### What you need to do
Collect every line below that contains the string "exitosamente" and copy each one in full. Case matters.

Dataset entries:
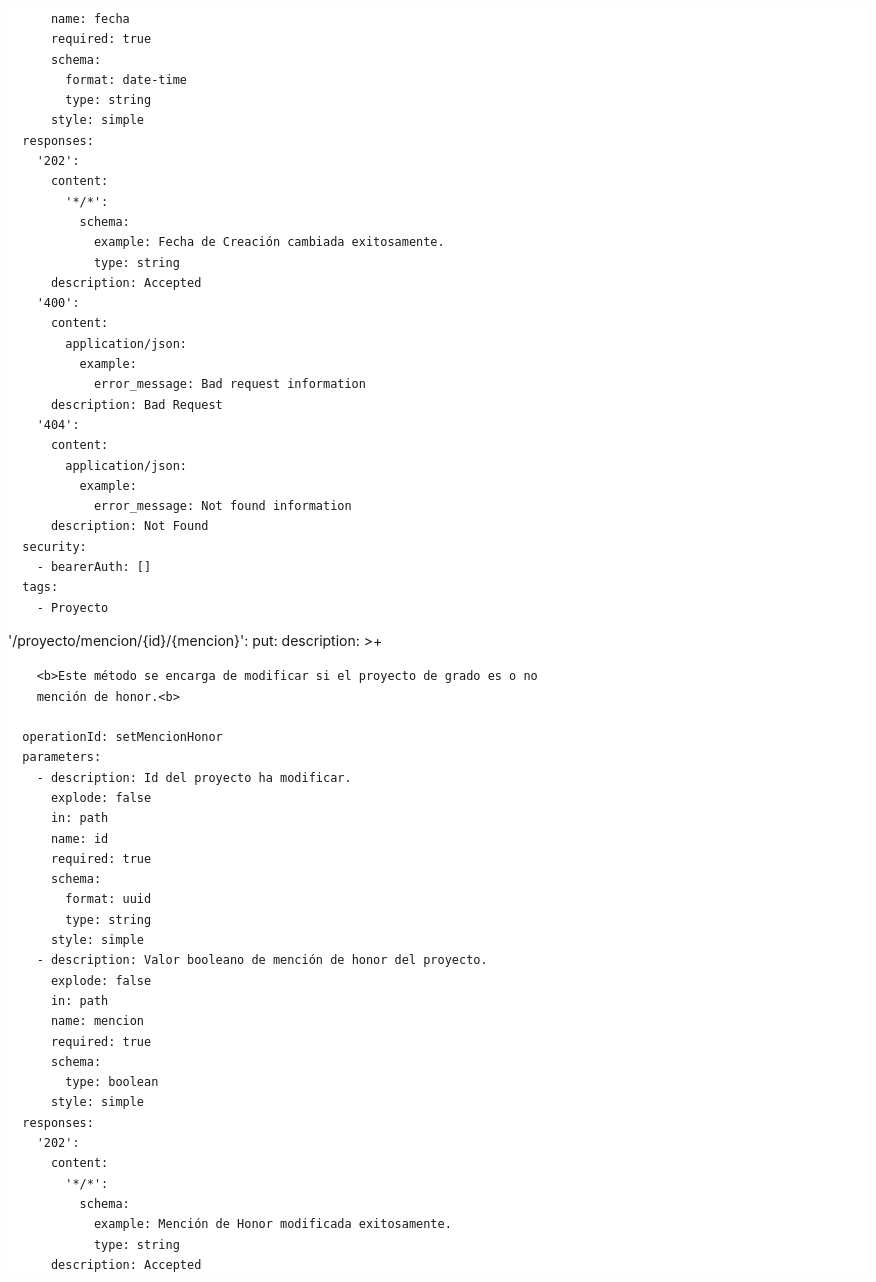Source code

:          name: fecha
          required: true
          schema:
            format: date-time
            type: string
          style: simple
      responses:
        '202':
          content:
            '*/*':
              schema:
                example: Fecha de Creación cambiada exitosamente.
                type: string
          description: Accepted
        '400':
          content:
            application/json:
              example:
                error_message: Bad request information
          description: Bad Request
        '404':
          content:
            application/json:
              example:
                error_message: Not found information
          description: Not Found
      security:
        - bearerAuth: []
      tags:
        - Proyecto
  '/proyecto/mencion/{id}/{mencion}':
    put:
      description: >+

        <b>Este método se encarga de modificar si el proyecto de grado es o no
        mención de honor.<b>

      operationId: setMencionHonor
      parameters:
        - description: Id del proyecto ha modificar.
          explode: false
          in: path
          name: id
          required: true
          schema:
            format: uuid
            type: string
          style: simple
        - description: Valor booleano de mención de honor del proyecto.
          explode: false
          in: path
          name: mencion
          required: true
          schema:
            type: boolean
          style: simple
      responses:
        '202':
          content:
            '*/*':
              schema:
                example: Mención de Honor modificada exitosamente.
                type: string
          description: Accepted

### Output below
                example: Fecha de Creación cambiada exitosamente.
                example: Mención de Honor modificada exitosamente.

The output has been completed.